Dataset items
· · · · · · ·

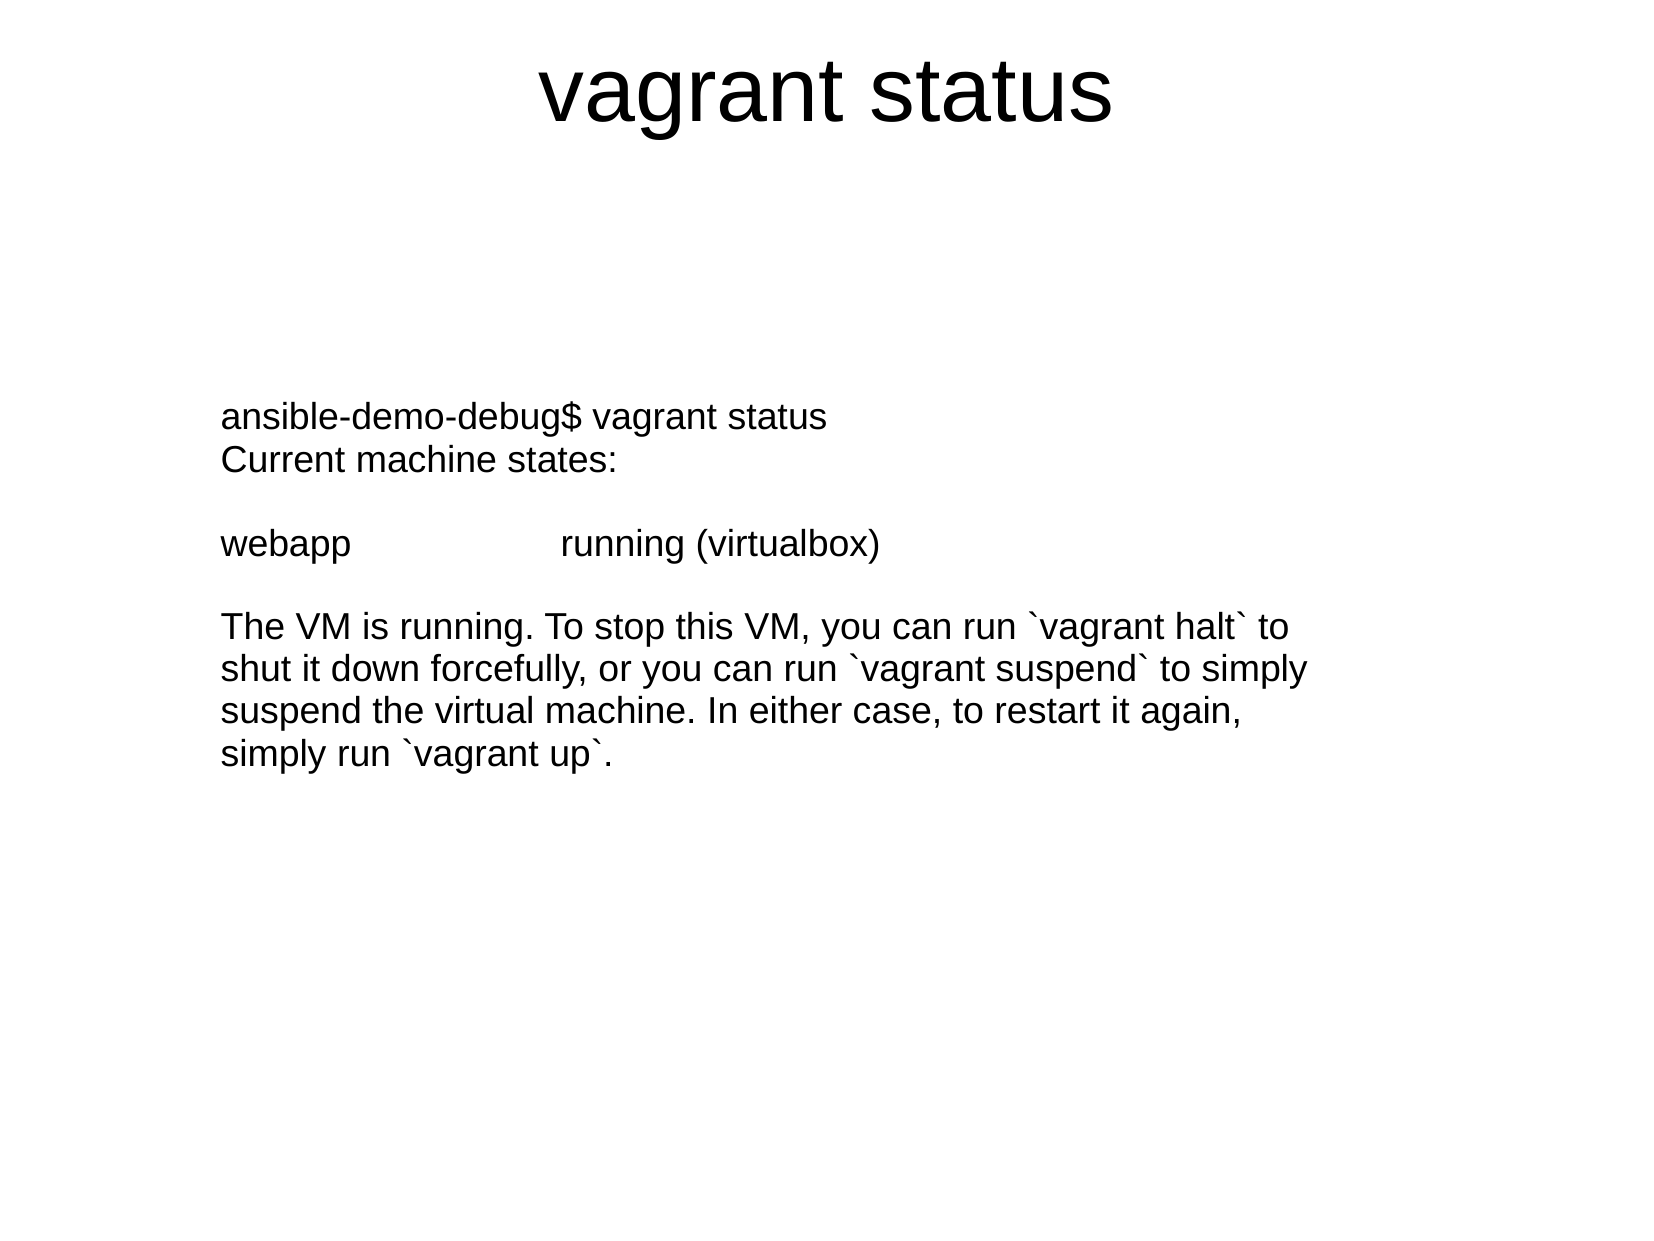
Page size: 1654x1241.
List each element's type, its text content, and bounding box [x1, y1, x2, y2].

text_box ansible-demo-debug$ vagrant status Current machine states: webapp running (virtualbox) The VM is running. To stop this VM, you can run `vagrant halt` to shut it down forcefully, or you can run `vagrant suspend` to simply suspend the virtual machine. In either case, to restart it again, simply run `vagrant up`. [205, 388, 1460, 782]
title vagrant status [82, 38, 1571, 142]
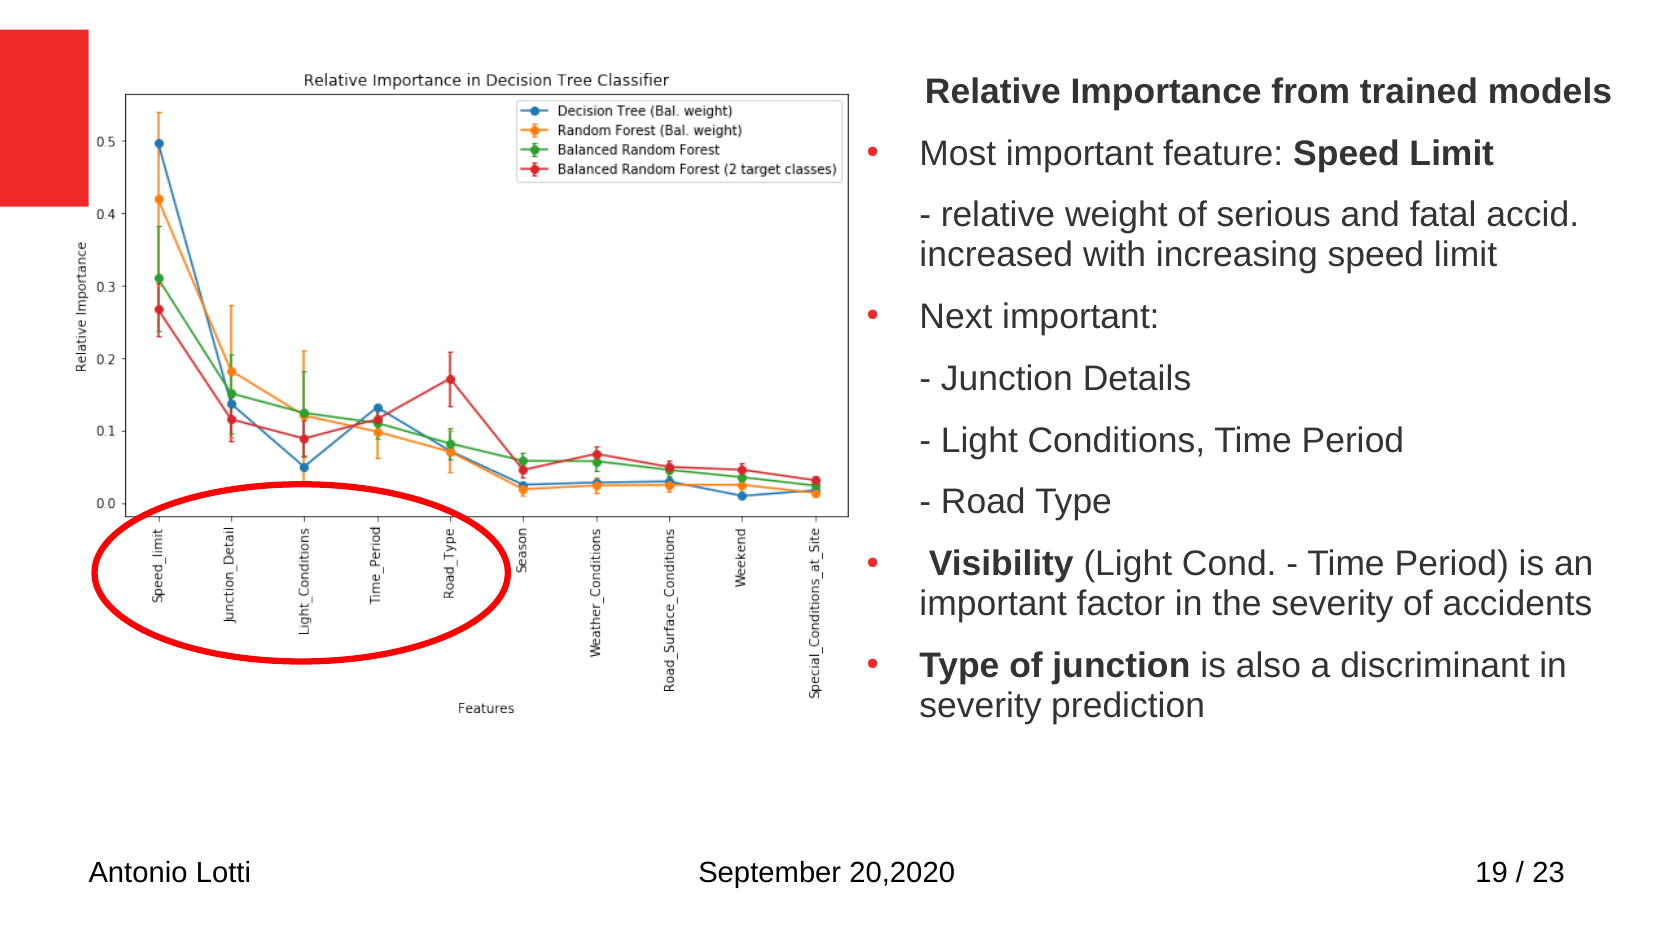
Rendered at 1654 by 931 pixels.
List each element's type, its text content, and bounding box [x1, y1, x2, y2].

picture [68, 64, 857, 725]
list Relative Importance from trained models Most important feature: Speed Limit - relative weight of serious and fatal accid. increased with increasing speed limit Next important: - Junction Details - Light Conditions, Time Period - Road Type Visibility (Light Cond. - Time Period) is an important factor in the severity of accidents Type of junction is also a discriminant in severity prediction [848, 70, 1619, 810]
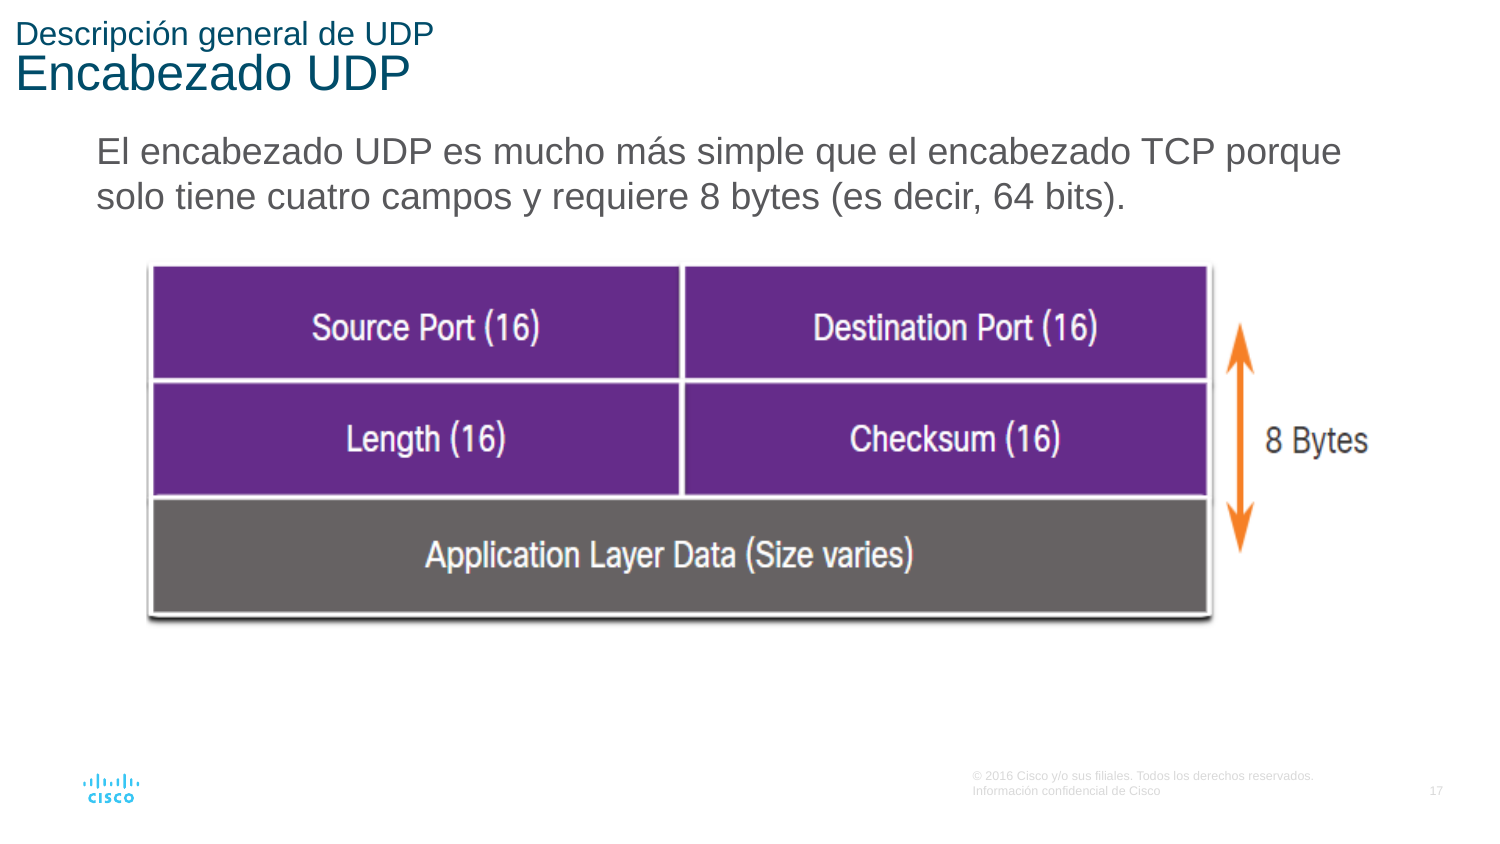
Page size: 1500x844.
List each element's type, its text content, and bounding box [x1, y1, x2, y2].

picture [146, 252, 1412, 640]
text_box El encabezado UDP es mucho más simple que el encabezado TCP porque solo tiene cuatro campos y requiere 8 bytes (es decir, 64 bits). [81, 120, 1369, 225]
title Descripción general de UDP Encabezado UDP [0, 0, 1369, 121]
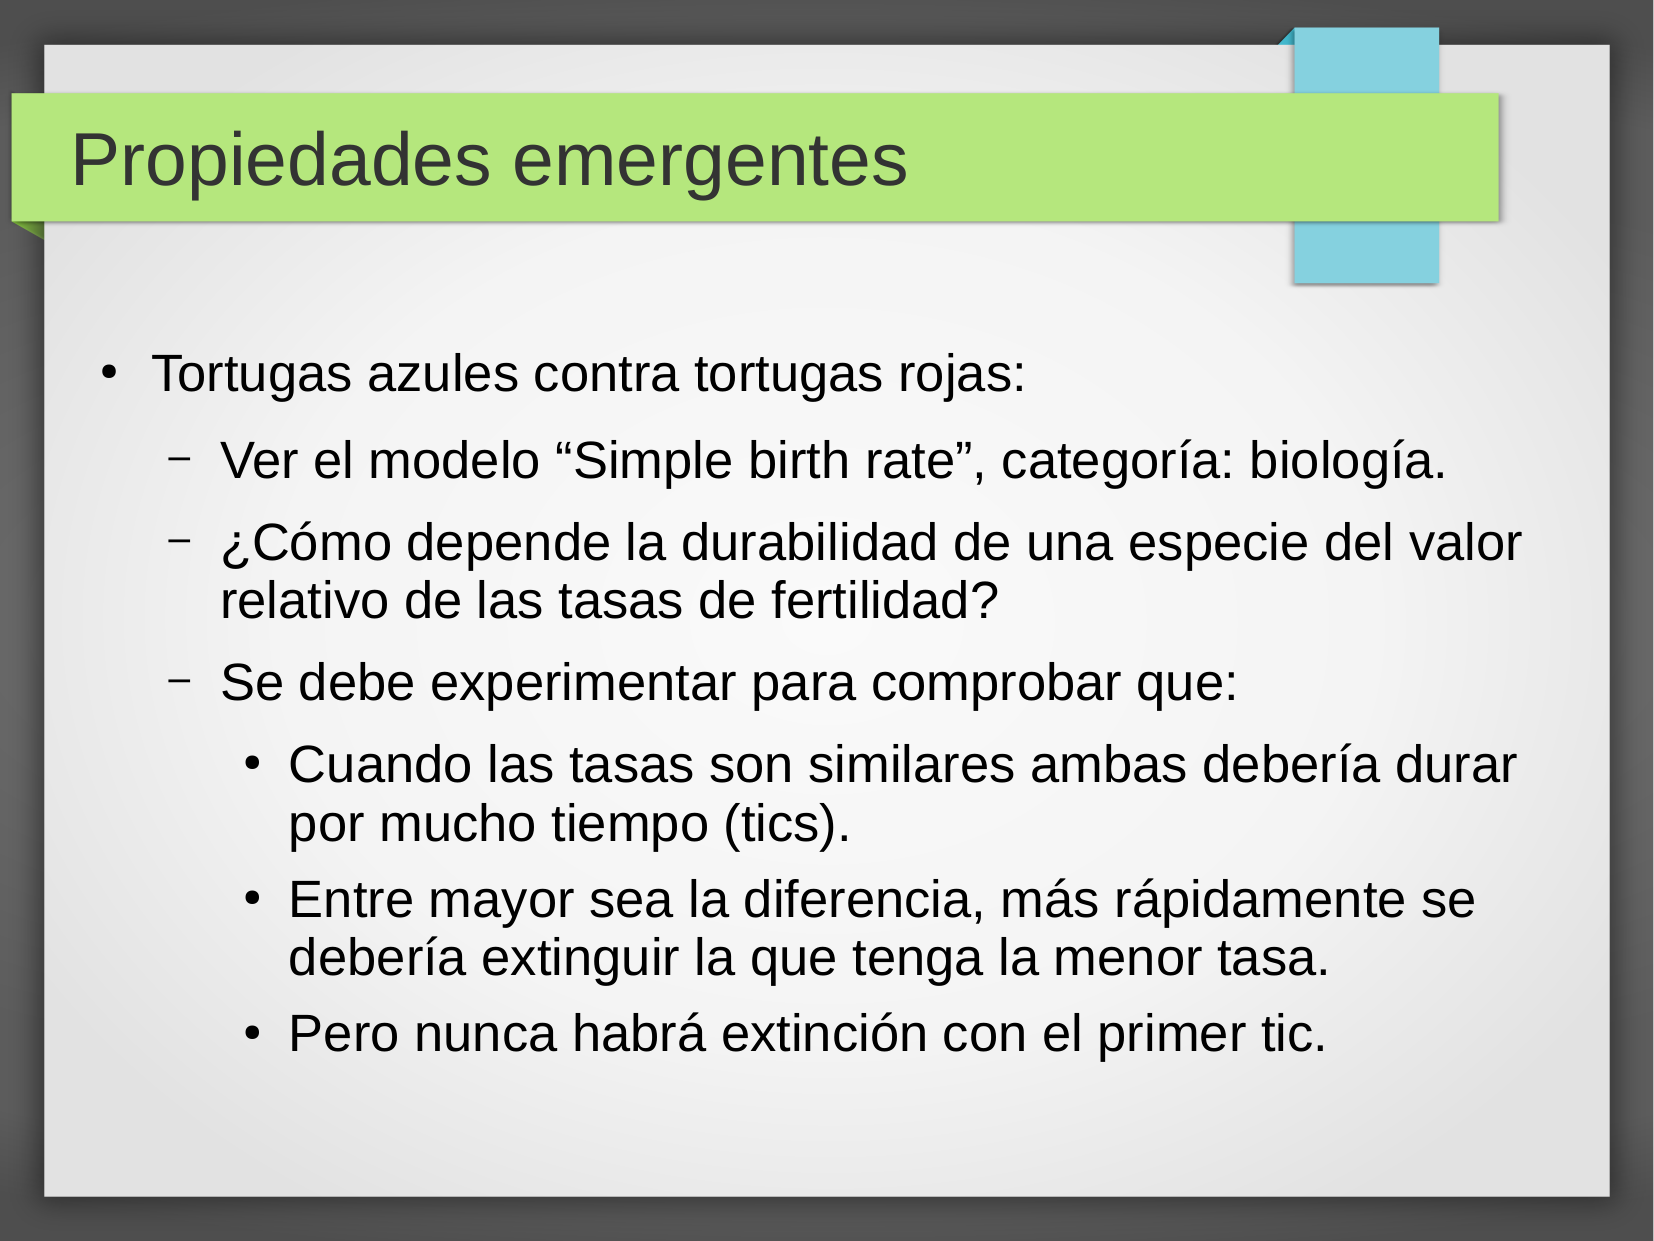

· · · · · · ·

Aim »
Rewrite the lines of the listing as a numbered list, starting with the line containing "Page size: 1500x844." and continuing through the end of the listing, omitting blank lines and any pictures.

Final result »
1. Page size: 1500x844.
2. List each element's type, its text content, and bounding box [x1, y1, x2, y2].
3. picture [146, 252, 1412, 640]
4. text_box El encabezado UDP es mucho más simple que el encabezado TCP porque solo tiene cuatro campos y requiere 8 bytes (es decir, 64 bits). [81, 120, 1369, 225]
5. title Descripción general de UDP Encabezado UDP [0, 0, 1369, 121]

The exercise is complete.